▸ TASK TO COMPLETE
Please copy out, word for word, the lines of the material below, beginning at the line that contains "left hip: (158, 556, 9)" and stopping after the line that contains "right elbow: (382, 369, -11)". Write only those lines.

▸ INPUT DATA
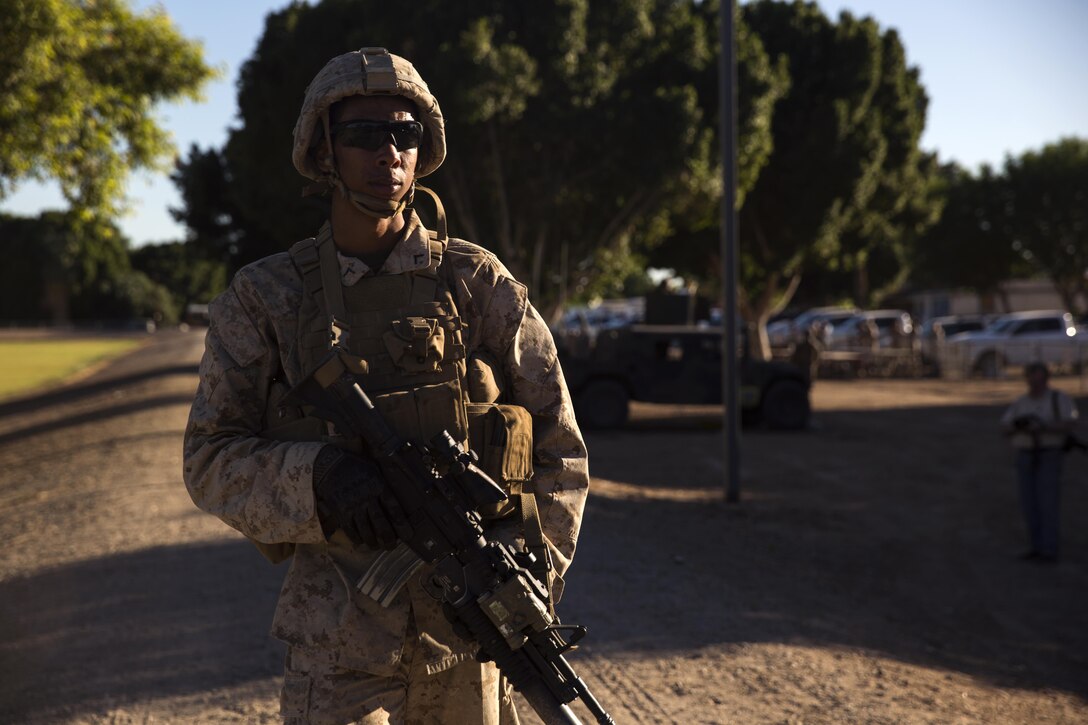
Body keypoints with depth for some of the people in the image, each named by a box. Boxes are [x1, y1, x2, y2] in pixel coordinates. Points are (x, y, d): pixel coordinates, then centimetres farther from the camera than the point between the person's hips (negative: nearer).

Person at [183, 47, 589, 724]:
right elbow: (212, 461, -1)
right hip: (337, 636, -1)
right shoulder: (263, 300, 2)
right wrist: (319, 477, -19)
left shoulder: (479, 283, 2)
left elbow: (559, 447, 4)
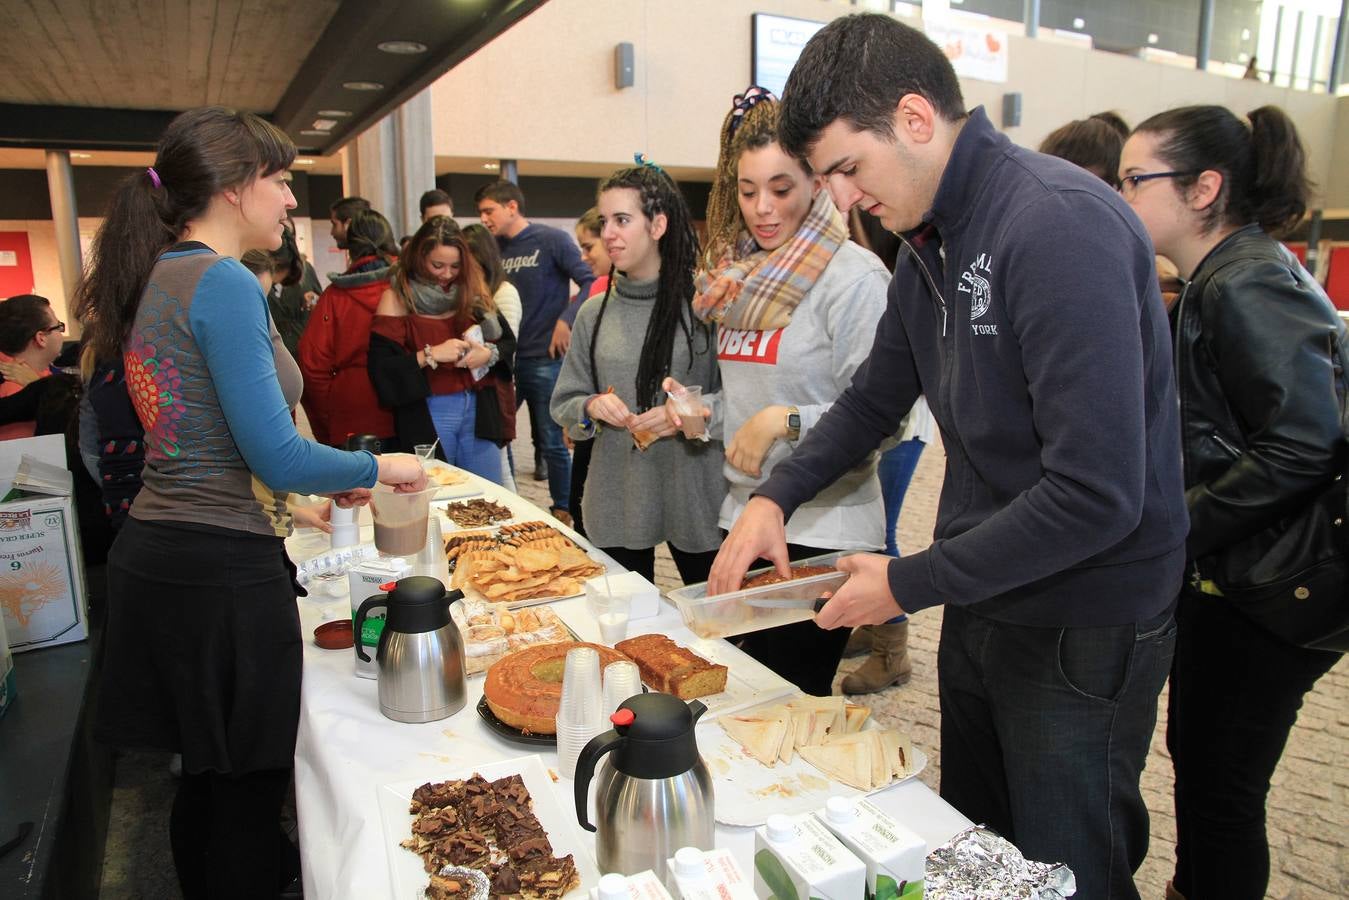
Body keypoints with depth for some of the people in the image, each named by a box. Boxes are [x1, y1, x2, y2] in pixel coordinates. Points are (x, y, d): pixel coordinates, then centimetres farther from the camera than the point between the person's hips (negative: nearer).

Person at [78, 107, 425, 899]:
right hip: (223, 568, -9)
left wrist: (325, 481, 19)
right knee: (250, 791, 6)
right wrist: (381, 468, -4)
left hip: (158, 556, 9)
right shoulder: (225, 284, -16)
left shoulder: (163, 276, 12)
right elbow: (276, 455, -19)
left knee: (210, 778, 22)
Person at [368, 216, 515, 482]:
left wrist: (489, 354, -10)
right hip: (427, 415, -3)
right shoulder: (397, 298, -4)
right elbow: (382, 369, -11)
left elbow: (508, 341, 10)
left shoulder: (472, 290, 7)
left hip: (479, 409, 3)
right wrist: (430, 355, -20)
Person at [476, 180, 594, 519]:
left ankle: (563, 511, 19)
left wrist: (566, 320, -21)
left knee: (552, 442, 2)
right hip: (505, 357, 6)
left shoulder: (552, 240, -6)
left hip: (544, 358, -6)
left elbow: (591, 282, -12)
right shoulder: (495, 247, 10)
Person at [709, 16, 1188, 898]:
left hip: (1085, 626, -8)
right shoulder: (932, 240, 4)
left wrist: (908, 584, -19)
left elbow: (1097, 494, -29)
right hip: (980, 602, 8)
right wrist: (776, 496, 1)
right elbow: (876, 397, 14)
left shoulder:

▸ OUTPUT OF THE TASK
left hip: (158, 556, 9)
right shoulder: (225, 284, -16)
left shoulder: (163, 276, 12)
right elbow: (276, 455, -19)
left knee: (210, 778, 22)
Person at [368, 216, 515, 482]:
left wrist: (489, 354, -10)
right hip: (427, 415, -3)
right shoulder: (397, 298, -4)
right elbow: (382, 369, -11)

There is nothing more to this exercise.